NASA Scientists and Teachers to Study Mars in the Mojave Desert
NASA’s Spaceward Bound project at the agency’s Ames Research Center, Moffett Field, Calif., will take a team of NASA scientists and 40 teachers from throughout the country to study the unique geologic formations of California’s Mojave Desert and the supremely adapted microbes that call it home. The Mojave’s inhospitable, sun-scorched environment presents scientists with opportunities to study environments similar to what explorers will find on the moon and Mars. Leading the team is Chris McKay, an Ames planetary scientist with extensive experience in field work in extreme environments.
“We have been doing field expeditions to Mars-like environments for years,” said McKay. “Now we’re bringing along the teachers, so they can see and participate in the exploration of these extreme environments. The teachers become part of the research team.”
Based out of the California State University Desert Research Station at Zzyzx, Calif., 60 miles east of Barstow, Calif., teachers and scientists will perform scientific fieldwork. The team will study the similarities of the desert’s geologic formations to those of the moon and Mars, how microbes and chemical oxidants affect desert soil formation, and the desert’s hypolithic algae, cyanobacteria and stromatolites. Teams also will use a hot air balloon to test new remote-sensing equipment to detect subterranean formations such as lava tubes, caves and paleolakes.

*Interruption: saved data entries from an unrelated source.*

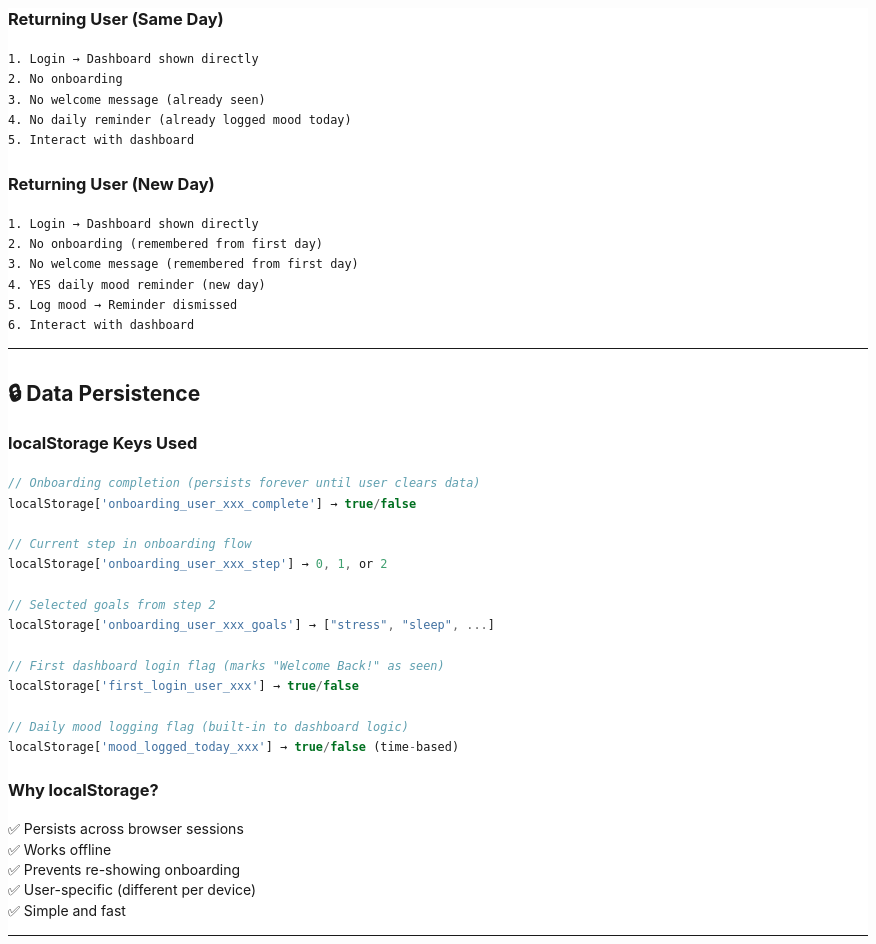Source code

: ### Returning User (Same Day)
```
1. Login → Dashboard shown directly
2. No onboarding
3. No welcome message (already seen)
4. No daily reminder (already logged mood today)
5. Interact with dashboard
```

### Returning User (New Day)
```
1. Login → Dashboard shown directly
2. No onboarding (remembered from first day)
3. No welcome message (remembered from first day)
4. YES daily mood reminder (new day)
5. Log mood → Reminder dismissed
6. Interact with dashboard
```

---

## 🔒 Data Persistence

### localStorage Keys Used

```javascript
// Onboarding completion (persists forever until user clears data)
localStorage['onboarding_user_xxx_complete'] → true/false

// Current step in onboarding flow
localStorage['onboarding_user_xxx_step'] → 0, 1, or 2

// Selected goals from step 2
localStorage['onboarding_user_xxx_goals'] → ["stress", "sleep", ...]

// First dashboard login flag (marks "Welcome Back!" as seen)
localStorage['first_login_user_xxx'] → true/false

// Daily mood logging flag (built-in to dashboard logic)
localStorage['mood_logged_today_xxx'] → true/false (time-based)
```

### Why localStorage?

✅ Persists across browser sessions  
✅ Works offline  
✅ Prevents re-showing onboarding  
✅ User-specific (different per device)  
✅ Simple and fast  

---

As part of the training for the expedition, teachers participated in four webcast training sessions that included presentations by the scientists explaining the research they will conduct during the expedition, training for field work in an extreme environment and discussions about how to bring their experiences into their classrooms.
During the expedition, teachers and students around the world can follow the action on the Spaceward Bound Web site via daily mission logs and image captures. On March 28, the team will hold two one-hour webcasts. The first webcast, in English, will begin at 9 a.m. PDT, followed by a Spanish webcast at 10 a.m. PDT.

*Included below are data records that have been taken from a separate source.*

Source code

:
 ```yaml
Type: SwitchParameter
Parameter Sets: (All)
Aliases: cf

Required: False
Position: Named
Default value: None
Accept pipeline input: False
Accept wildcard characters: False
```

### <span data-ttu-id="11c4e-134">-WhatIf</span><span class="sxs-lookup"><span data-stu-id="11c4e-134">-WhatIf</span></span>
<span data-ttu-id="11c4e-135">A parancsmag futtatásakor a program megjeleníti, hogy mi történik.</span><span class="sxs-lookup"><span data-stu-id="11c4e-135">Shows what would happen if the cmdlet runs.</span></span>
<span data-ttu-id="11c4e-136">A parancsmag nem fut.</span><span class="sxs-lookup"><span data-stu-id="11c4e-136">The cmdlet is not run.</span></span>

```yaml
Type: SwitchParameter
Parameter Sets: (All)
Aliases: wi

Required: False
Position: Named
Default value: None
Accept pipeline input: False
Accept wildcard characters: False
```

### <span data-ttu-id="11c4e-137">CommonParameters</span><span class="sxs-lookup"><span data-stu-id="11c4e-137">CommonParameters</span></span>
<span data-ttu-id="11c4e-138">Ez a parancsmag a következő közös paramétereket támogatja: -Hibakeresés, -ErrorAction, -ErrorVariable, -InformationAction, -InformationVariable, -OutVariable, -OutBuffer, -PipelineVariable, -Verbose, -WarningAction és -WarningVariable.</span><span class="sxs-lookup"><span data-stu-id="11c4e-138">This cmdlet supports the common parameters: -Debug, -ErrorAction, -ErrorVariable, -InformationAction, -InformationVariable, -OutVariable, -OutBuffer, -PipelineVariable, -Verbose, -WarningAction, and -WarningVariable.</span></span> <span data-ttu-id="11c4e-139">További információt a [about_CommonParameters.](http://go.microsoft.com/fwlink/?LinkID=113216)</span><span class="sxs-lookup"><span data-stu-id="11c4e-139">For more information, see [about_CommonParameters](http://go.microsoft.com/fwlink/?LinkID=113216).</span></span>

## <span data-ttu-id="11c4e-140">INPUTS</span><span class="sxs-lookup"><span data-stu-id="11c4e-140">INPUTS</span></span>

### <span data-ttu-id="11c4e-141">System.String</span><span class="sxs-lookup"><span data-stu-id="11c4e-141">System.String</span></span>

“Beginning with the training webcasts and continuing through the expedition, ’Spaceward Bound: Mojave,’ enables teachers to immerse themselves in authentic moon and Mars analog field research,” said Liza Coe, co-principal investigator for the Spaceward Bound project. “Teachers will very naturally inject these experiences into their teaching, which is critical because their students are the ones who will actually go to the moon and prepare for the first human missions to Mars.”
The Education Division at Ames developed the Spaceward Bound: Mojave educational program in partnership with the Desert Research Institute, Las Vegas, Nev., and San Jose State University, Calif., to train the next generation of space explorers. Previous Spaceward Bound expeditions include the exploration of the Mars-like soils in the Atacama desert in northern Chile and two week-long, immersive, full-scale simulations of living and working on the moon and Mars at the Mars Desert Research Station in the Utah desert.
The Exploration Systems Mission Directorate at NASA headquarters, Washington, funds the Spaceward Bound project, which continues the agency’s tradition of investing in the nation’s education programs. The project is tied directly to the agency’s major education goal of engaging Americans in NASA’s mission. NASA is committed to building strategic partnerships and linkages between formal and informal education providers of science, technology, engineering and mathematics (also known as STEM). Through hands-on, interactive educational activities, NASA is engaging students, educators, families, the general public, and all agency stakeholders to increase Americans’ science and technology literacy.